Statham stars as Levon Cade, a combat veteran-turned-construction worker who’s employed by Chicagoland developers Joe (Ayer regular Michael Peña) and Carla Garcia (Noemi Gonzalez) and buddies with their college-aged daughter Jenny (Arianna Rivas). Levon’s got a grade schooler daughter of his own named Merry (Isla Gie). He’s in the midst of a custody battle for the girl with her grandfather Dr. Jordan Roth (Richard Heap).
Levon’s called into action when Jenny’s abducted by human traffickers Viper (Emmett J. Scanlan) and Artemis (Eve Mauro) during a night out on the town with girlfriends. These scumbags are at the beck and call of Dimi Kolisnyk (Maximilian Osinski), the black sheep son of notorious Russian mobster Wolo (Statham’s old Guy Ritchie running buddy Jason Flemyng). In attempting to rescue Jenny, Levon runs afoul of fellow Russkie gangster Symon Kharchenko (Andrej Kaminsky) and his gaudy track suit-sporting sons Danya (Greg Kolpakchi) and Vanko (Piotr Witkowski) as well as ex-military man-turned-meth dealer Dutch (Chidi Ajufo).
Levon’s strongest ally is his blind brother-in-arms Gunny Lefferty (David Harbour, another Ayer vet), who offers to be his friend’s weapon sommelier (think Q from the Bond flicks, Micro from “The Punisher,” Enrique from “Terminator 2: Judgment Day” or Peter Serafinowicz’s character from “John Wick: Chapter 2”) and to look after Merry.
“A Working Man” is an adaptation of Chuck Dixon’s novel “Levon’s Trade” by Ayer and Statham’s fellow “Expendable” Sylvester Stallone. (Sly previously penned the 2013 Statham flick “Homefront.”) You likely already know if this particular brand of hokum is for you or not. It’s “Dad Action” porn in the mold of “Taken” with a much higher body count (this might as well have been retitled “Jason Takes Chi-Town”) that’ll get plenty of play on TNT between basketball and hockey games.

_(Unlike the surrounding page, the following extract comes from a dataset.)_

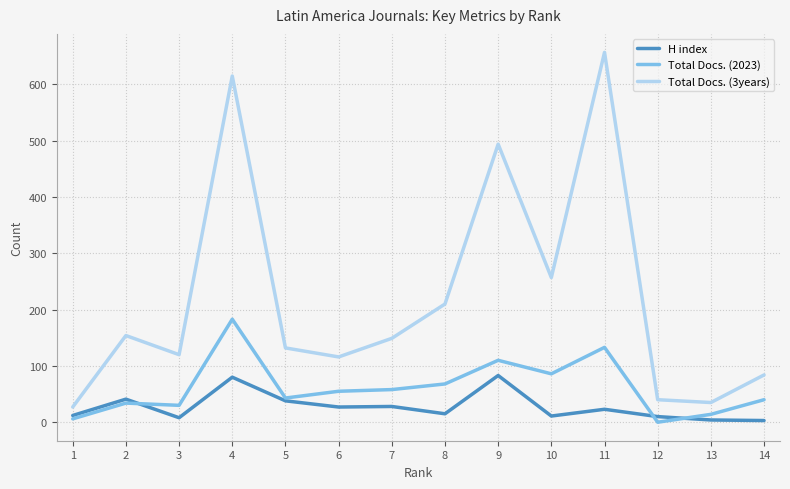

Which series has the largest range (max minus min)?

Total Docs. (3years)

“A Working Man” would’ve benefitted from being a little more lean (116 minutes is a tad long for this sort of thing), but it’s still plenty mean. It ain’t as good as “The Beekeeper,” but I’m down to see more Ayer/Statham vocation-themed vehicles, i.e. “He’s a lumberjack with an axe to grind” or “They just stole the wrong gardener’s hoe.” Sign me the hell up every day and twice on a sleepy, TNT Sunday afternoon.